# DIRECTIONS
Narrow the data below down to the lines containing "SecLists".

# SOURCE INFORMATION
* * *

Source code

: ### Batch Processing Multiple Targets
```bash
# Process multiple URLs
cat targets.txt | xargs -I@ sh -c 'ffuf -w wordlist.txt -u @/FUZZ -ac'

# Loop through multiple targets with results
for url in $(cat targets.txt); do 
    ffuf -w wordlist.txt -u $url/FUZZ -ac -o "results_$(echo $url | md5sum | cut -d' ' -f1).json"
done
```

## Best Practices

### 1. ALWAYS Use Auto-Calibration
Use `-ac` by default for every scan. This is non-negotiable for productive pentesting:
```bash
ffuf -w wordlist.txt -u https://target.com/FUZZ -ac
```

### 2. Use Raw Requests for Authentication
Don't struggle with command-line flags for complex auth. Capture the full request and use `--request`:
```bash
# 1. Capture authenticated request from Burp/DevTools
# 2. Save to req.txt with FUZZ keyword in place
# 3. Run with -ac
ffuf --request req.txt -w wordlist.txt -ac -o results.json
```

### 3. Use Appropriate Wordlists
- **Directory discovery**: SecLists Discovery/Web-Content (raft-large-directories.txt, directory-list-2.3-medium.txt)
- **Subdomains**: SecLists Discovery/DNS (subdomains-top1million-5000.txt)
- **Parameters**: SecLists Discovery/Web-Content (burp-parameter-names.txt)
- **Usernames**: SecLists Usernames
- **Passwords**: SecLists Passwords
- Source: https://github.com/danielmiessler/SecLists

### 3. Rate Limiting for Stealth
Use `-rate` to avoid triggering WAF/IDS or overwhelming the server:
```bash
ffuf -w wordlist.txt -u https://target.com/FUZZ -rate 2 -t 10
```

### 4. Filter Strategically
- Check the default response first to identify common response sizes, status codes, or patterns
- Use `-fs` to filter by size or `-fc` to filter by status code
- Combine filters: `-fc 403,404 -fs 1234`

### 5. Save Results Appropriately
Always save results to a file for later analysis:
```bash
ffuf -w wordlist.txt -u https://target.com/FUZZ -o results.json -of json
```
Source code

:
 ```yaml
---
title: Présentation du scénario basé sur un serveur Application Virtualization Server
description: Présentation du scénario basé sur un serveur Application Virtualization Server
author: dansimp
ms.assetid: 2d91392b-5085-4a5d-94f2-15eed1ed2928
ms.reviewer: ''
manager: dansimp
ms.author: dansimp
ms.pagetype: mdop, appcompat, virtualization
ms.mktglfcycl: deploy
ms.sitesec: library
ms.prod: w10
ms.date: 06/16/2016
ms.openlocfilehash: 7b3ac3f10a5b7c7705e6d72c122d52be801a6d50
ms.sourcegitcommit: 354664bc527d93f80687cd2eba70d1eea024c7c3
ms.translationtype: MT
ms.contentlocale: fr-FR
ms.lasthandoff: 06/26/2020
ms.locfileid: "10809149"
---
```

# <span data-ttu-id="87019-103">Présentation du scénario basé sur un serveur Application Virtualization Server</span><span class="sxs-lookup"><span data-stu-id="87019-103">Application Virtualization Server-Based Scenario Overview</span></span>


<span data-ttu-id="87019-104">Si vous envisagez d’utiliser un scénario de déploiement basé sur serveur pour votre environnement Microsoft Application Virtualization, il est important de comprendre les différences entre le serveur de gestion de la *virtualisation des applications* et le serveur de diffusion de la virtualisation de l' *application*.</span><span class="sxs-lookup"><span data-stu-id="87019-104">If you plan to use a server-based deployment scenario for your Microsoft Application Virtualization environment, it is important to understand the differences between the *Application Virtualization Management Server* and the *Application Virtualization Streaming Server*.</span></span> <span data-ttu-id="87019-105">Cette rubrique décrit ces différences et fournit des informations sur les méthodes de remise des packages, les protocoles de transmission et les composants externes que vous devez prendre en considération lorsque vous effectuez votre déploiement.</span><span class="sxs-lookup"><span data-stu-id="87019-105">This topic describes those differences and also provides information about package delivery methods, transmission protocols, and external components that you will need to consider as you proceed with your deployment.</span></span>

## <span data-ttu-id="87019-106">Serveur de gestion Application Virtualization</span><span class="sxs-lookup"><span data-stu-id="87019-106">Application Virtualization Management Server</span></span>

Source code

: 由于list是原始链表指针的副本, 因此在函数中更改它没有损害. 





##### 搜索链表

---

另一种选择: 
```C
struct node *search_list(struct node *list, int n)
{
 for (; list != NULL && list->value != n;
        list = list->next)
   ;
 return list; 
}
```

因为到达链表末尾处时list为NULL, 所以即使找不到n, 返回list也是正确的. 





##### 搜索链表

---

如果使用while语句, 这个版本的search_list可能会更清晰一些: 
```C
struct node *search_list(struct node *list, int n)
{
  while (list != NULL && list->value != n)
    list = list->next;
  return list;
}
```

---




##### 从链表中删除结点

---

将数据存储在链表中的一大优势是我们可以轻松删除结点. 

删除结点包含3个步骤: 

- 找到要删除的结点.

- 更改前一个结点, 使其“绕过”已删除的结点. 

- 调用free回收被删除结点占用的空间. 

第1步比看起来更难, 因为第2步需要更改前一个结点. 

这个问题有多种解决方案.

* * *

# SOLUTION FOR THIS TASK
- **Directory discovery**: SecLists Discovery/Web-Content (raft-large-directories.txt, directory-list-2.3-medium.txt)
- **Subdomains**: SecLists Discovery/DNS (subdomains-top1million-5000.txt)
- **Parameters**: SecLists Discovery/Web-Content (burp-parameter-names.txt)
- **Usernames**: SecLists Usernames
- **Passwords**: SecLists Passwords
- Source: https://github.com/danielmiessler/SecLists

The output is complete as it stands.